Objective
Format every record below as a JSON list of strings, with one string per line and no blank lines.

------ Data provided ------

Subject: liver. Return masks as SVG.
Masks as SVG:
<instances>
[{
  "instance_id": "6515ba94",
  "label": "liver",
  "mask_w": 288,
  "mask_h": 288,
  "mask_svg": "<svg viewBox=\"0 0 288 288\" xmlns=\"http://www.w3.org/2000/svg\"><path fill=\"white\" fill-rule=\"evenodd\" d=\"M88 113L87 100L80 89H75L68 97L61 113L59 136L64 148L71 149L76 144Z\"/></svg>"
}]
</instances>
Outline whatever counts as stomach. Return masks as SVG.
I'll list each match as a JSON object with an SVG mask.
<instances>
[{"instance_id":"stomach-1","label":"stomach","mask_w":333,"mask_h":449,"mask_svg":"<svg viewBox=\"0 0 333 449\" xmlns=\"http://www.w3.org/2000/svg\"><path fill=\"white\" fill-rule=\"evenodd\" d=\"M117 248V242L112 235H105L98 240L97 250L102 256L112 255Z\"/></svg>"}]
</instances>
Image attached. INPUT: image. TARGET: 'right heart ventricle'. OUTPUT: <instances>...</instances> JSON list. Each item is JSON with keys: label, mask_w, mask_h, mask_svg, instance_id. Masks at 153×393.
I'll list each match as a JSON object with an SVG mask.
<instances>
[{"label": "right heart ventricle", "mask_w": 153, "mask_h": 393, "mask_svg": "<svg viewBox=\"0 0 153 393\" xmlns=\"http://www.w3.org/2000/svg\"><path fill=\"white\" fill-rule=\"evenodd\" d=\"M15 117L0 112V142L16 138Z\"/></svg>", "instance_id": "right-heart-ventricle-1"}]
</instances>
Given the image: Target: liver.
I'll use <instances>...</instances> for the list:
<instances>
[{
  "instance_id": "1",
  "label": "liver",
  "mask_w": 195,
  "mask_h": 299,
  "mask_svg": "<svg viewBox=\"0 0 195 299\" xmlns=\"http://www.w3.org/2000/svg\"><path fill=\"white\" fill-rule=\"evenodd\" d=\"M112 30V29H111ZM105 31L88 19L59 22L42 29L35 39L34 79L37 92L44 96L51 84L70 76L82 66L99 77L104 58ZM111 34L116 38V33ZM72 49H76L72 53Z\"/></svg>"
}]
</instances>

------

Complete answer
[
  "Subject: liver. Return masks as SVG.",
  "Masks as SVG:",
  "<instances>",
  "[{",
  "  \"instance_id\": \"6515ba94\",",
  "  \"label\": \"liver\",",
  "  \"mask_w\": 288,",
  "  \"mask_h\": 288,",
  "  \"mask_svg\": \"<svg viewBox=\\\"0 0 288 288\\\" xmlns=\\\"http://www.w3.org/2000/svg\\\"><path fill=\\\"white\\\" fill-rule=\\\"evenodd\\\" d=\\\"M88 113L87 100L80 89H75L68 97L61 113L59 136L64 148L71 149L76 144Z\\\"/></svg>\"",
  "}]",
  "</instances>",
  "Outline whatever counts as stomach. Return masks as SVG.",
  "I'll list each match as a JSON object with an SVG mask.",
  "<instances>",
  "[{\"instance_id\":\"stomach-1\",\"label\":\"stomach\",\"mask_w\":333,\"mask_h\":449,\"mask_svg\":\"<svg viewBox=\\\"0 0 333 449\\\" xmlns=\\\"http://www.w3.org/2000/svg\\\"><path fill=\\\"white\\\" fill-rule=\\\"evenodd\\\" d=\\\"M117 248V242L112 235H105L98 240L97 250L102 256L112 255Z\\\"/></svg>\"}]",
  "</instances>",
  "Image attached. INPUT: image. TARGET: 'right heart ventricle'. OUTPUT: <instances>...</instances> JSON list. Each item is JSON with keys: label, mask_w, mask_h, mask_svg, instance_id. Masks at 153×393.",
  "I'll list each match as a JSON object with an SVG mask.",
  "<instances>",
  "[{\"label\": \"right heart ventricle\", \"mask_w\": 153, \"mask_h\": 393, \"mask_svg\": \"<svg viewBox=\\\"0 0 153 393\\\" xmlns=\\\"http://www.w3.org/2000/svg\\\"><path fill=\\\"white\\\" fill-rule=\\\"evenodd\\\" d=\\\"M15 117L0 112V142L16 138Z\\\"/></svg>\", \"instance_id\": \"right-heart-ventricle-1\"}]",
  "</instances>",
  "Given the image: Target: liver.",
  "I'll use <instances>...</instances> for the list:",
  "<instances>",
  "[{",
  "  \"instance_id\": \"1\",",
  "  \"label\": \"liver\",",
  "  \"mask_w\": 195,",
  "  \"mask_h\": 299,",
  "  \"mask_svg\": \"<svg viewBox=\\\"0 0 195 299\\\" xmlns=\\\"http://www.w3.org/2000/svg\\\"><path fill=\\\"white\\\" fill-rule=\\\"evenodd\\\" d=\\\"M112 30V29H111ZM105 31L88 19L59 22L42 29L35 39L34 79L37 92L44 96L51 84L70 76L82 66L99 77L104 58ZM111 34L116 38V33ZM72 49H76L72 53Z\\\"/></svg>\"",
  "}]",
  "</instances>"
]